Kabarnoken.com- Gerakan separatis Organisasi Papua Merdeka (OPM) kembali menjadi sorotan publik setelah sejumlah aksi kekerasan yang dilakukan kelompok bersenjata di wilayah Papua. Sejumlah pihak menilai bahwa gerakan OPM tidak merepresentasikan suara dan kepentingan mayoritas rakyat Papua, melainkan hanya memperjuangkan aspirasi segelintir kelompok tertentu.
Ketua Lembaga Adat Papua, Yonas Wenda, dalam konferensi pers yang digelar di Jayapura menyatakan bahwa sebagian besar masyarakat Papua menginginkan kedamaian dan pembangunan, bukan konflik berkepanjangan.
“Kami masyarakat adat Papua mencintai tanah ini dan menginginkan kehidupan yang damai. Gerakan OPM bukanlah cerminan dari seluruh rakyat Papua. Mereka hanya membawa kepentingan kelompok kecil yang tidak mewakili kami semua,” tegas Yonas Sabtu (19/4/2025).
Hal senada juga disampaikan oleh pengamat politik dan keamanan dari Universitas Cenderawasih, Dr.
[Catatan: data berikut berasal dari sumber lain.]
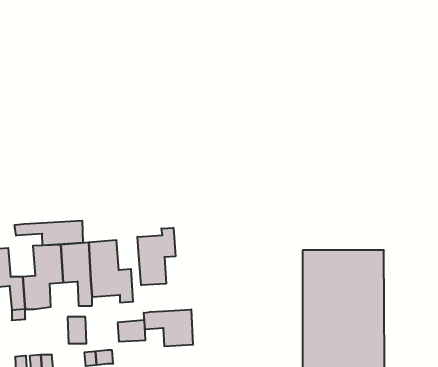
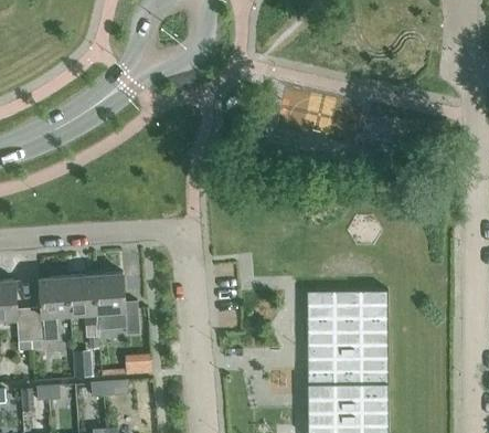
building: [15,221,83,245] -> none
building: [137,228,175,285] -> none
building: [144,309,193,346] -> none

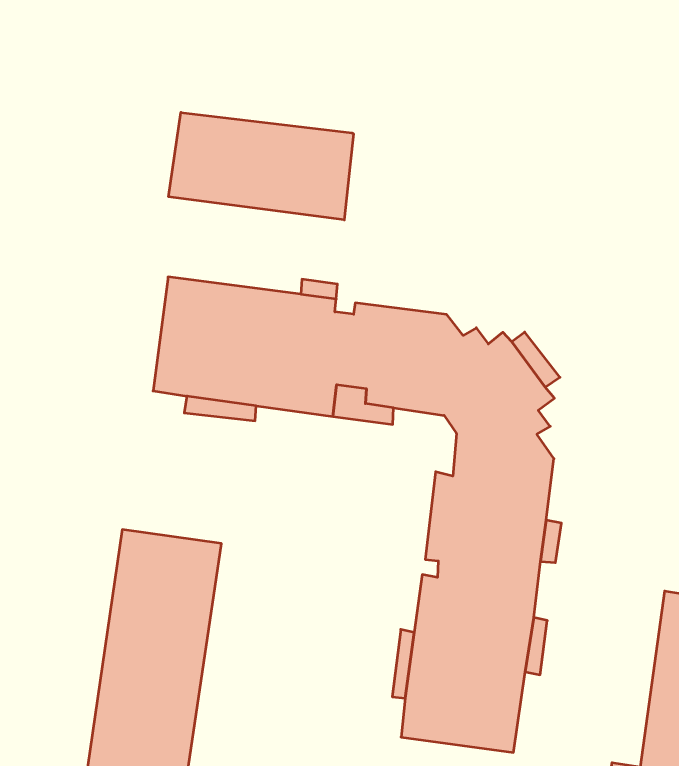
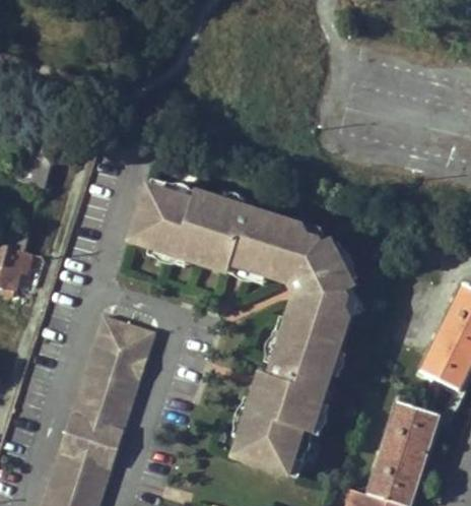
building: [169,112,353,220] -> none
Markus Nara, yang menilai bahwa narasi perjuangan yang dibawa OPM kerap kali dimanfaatkan oleh oknum tertentu untuk kepentingan pribadi dan politik.
“OPM sering menggunakan simbol perjuangan kemerdekaan, tetapi dalam praktiknya mereka justru melakukan aksi yang merugikan masyarakat, seperti pembakaran fasilitas umum, penyanderaan warga sipil, hingga penghambatan proses pembangunan,” kata Dr. Markus.
Data dari Badan Nasional Penanggulangan Terorisme (BNPT) menunjukkan bahwa sepanjang tahun 2024, terdapat lebih dari 70 aksi kekerasan yang dikaitkan dengan kelompok separatis bersenjata di Papua. Dari angka tersebut, mayoritas korban adalah warga sipil, termasuk tenaga kesehatan dan guru yang sedang bertugas di daerah terpencil.
Masyarakat Papua sendiri memiliki pandangan yang beragam terkait gerakan kemerdekaan. Survei yang dilakukan oleh Litbang Kompas pada pertengahan 2024 menunjukkan bahwa lebih dari 65% warga Papua lebih menginginkan peningkatan kesejahteraan dan pembangunan infrastruktur dibandingkan dengan agenda politik kemerdekaan.
Tokoh gereja di Papua, Pendeta Albert Yoman, menekankan pentingnya pendekatan dialog damai dan pembangunan manusia sebagai solusi jangka panjang.
“Kekerasan tidak pernah menjadi jawaban. Papua butuh perhatian serius dalam bidang pendidikan, kesehatan, dan ekonomi. Bukan terus-menerus dijadikan ajang konflik bersenjata,” ujarnya.
Pemerintah pusat sendiri terus mendorong pendekatan humanis melalui program Otonomi Khusus (Otsus) yang ditingkatkan, termasuk peningkatan dana untuk pendidikan, kesehatan, dan pemberdayaan ekonomi masyarakat asli Papua.
Meski demikian, tantangan tetap ada. Selama masih ada kelompok-kelompok yang menggunakan kekerasan dan memaksakan agenda politik secara sepihak, perdamaian yang menyeluruh di Papua sulit untuk tercapai.
Keberlangsungan perdamaian di Papua membutuhkan kerja sama semua pihak, baik pemerintah, masyarakat adat, tokoh agama, maupun generasi muda. Gerakan yang tidak inklusif dan mengedepankan kekerasan hanya akan menjauhkan Papua dari masa depan yang lebih baik.